Fig. 15.4 Incomplete separation of the cochlear turns; the middle and apical turns form a cystic structure without an interscalar septum between the middle and apical turns (the normal location of this septum would have been at the red arrow).
Fig. 15.5 An incomplete partition of the cochlea in a coronal view: the middle and apical turns form a cystic structure. The insert shows the normal aspect of cochlear partition.
Large vestibular aqueduct syndrome (LVAS)
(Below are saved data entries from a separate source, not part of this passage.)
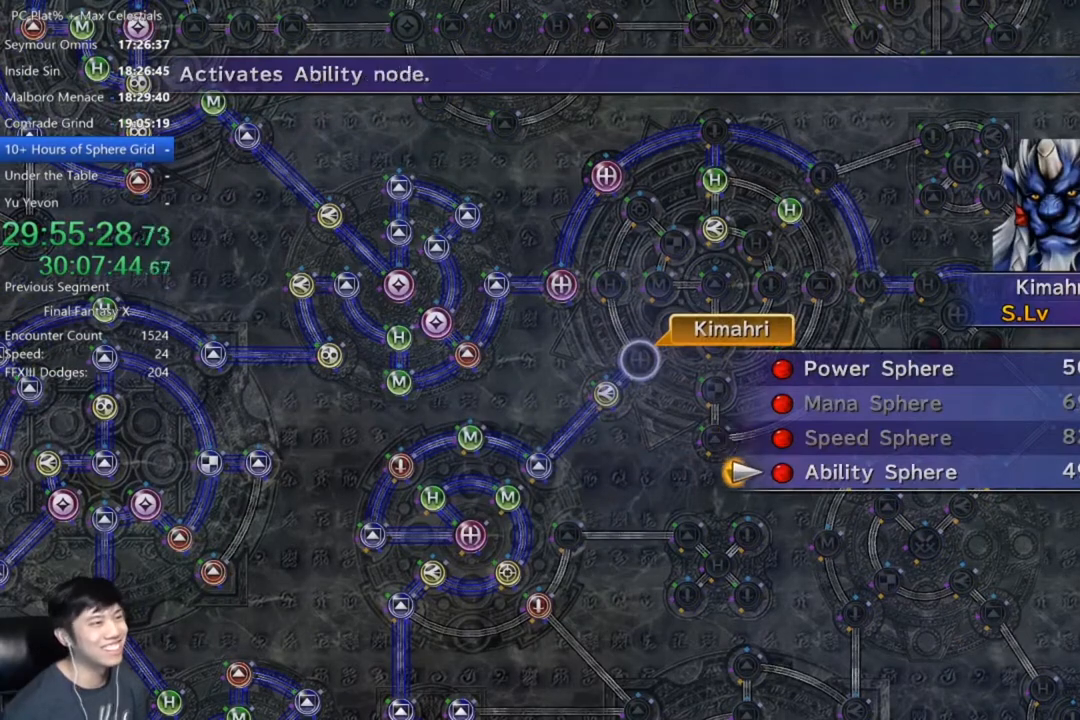
{"buttons": [], "left_stick": "center", "right_stick": "center", "events": [[33, "A", "down"], [100, "A", "up"], [200, "A", "down"], [267, "A", "up"], [334, "A", "down"], [434, "A", "up"]]}
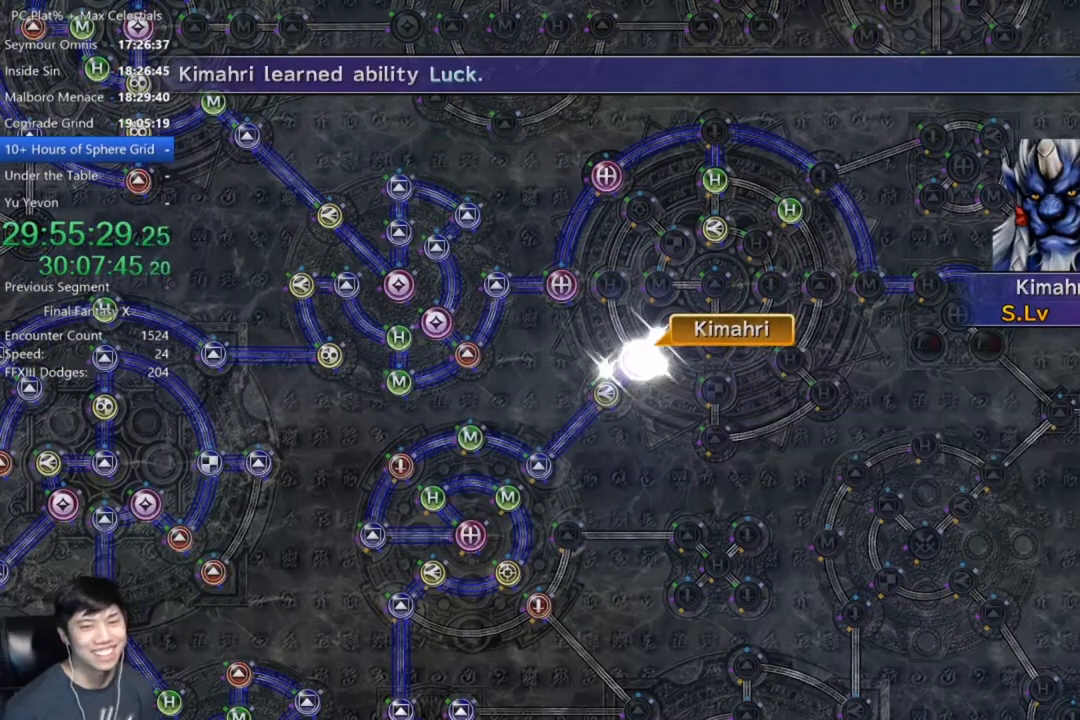
{"buttons": ["A"], "left_stick": "center", "right_stick": "center", "events": [[33, "A", "down"], [133, "A", "up"], [267, "A", "down"], [367, "A", "up"], [467, "A", "down"]]}
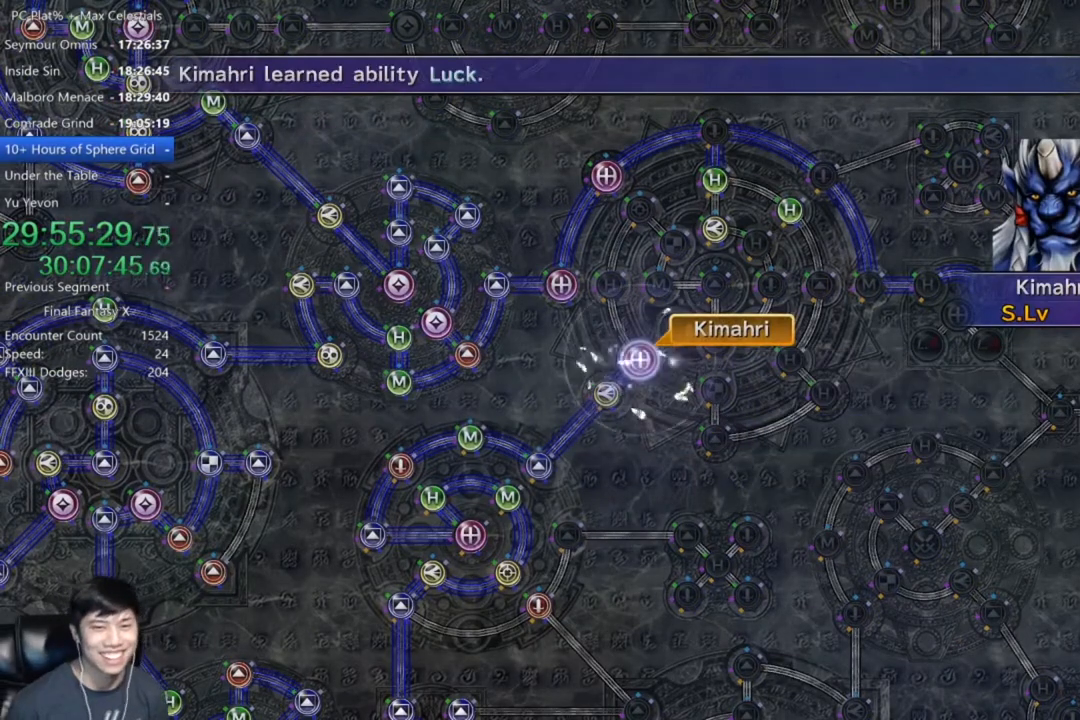
{"buttons": [], "left_stick": "center", "right_stick": "center", "events": [[67, "A", "up"], [167, "A", "down"], [234, "A", "up"], [334, "A", "down"], [434, "A", "up"]]}
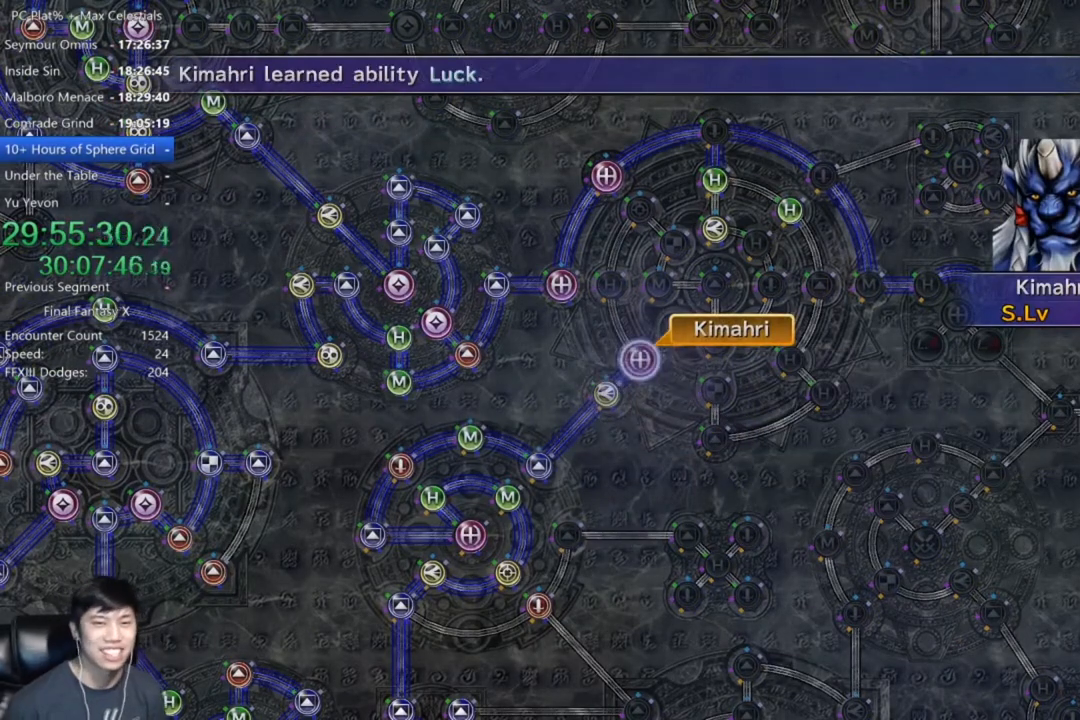
{"buttons": [], "left_stick": "center", "right_stick": "center", "events": [[33, "A", "down"], [66, "A", "up"], [200, "A", "down"], [233, "A", "up"], [367, "A", "down"], [433, "A", "up"]]}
The enlarged vestibular aqueduct is also suggested to occur as a solitary malformation, without a concurrent cochlear dysplasia.14 This would then be a patient with SNHL and an EVA, which is referred to as the large vestibular aqueduct syndrome. It remains doubtful whether this is a separate entity as more recent research has shown that the modiolus is abnormal in almost all cases with an EVA.15 Most likely there is a gradual dysplasia of the apical modiolus and interscalar septation in association with an EVA.
Clinical Features
The classical presentation is progressive or fluctuating sensori-neural hearing loss, beginning in childhood. Sudden deafness can be present after minor head trauma, but is not present in all cases with IP-2.16
Incomplete partition type 2 is associated with Pendred syndrome: all patients with Pendred syndrome have an IP-2.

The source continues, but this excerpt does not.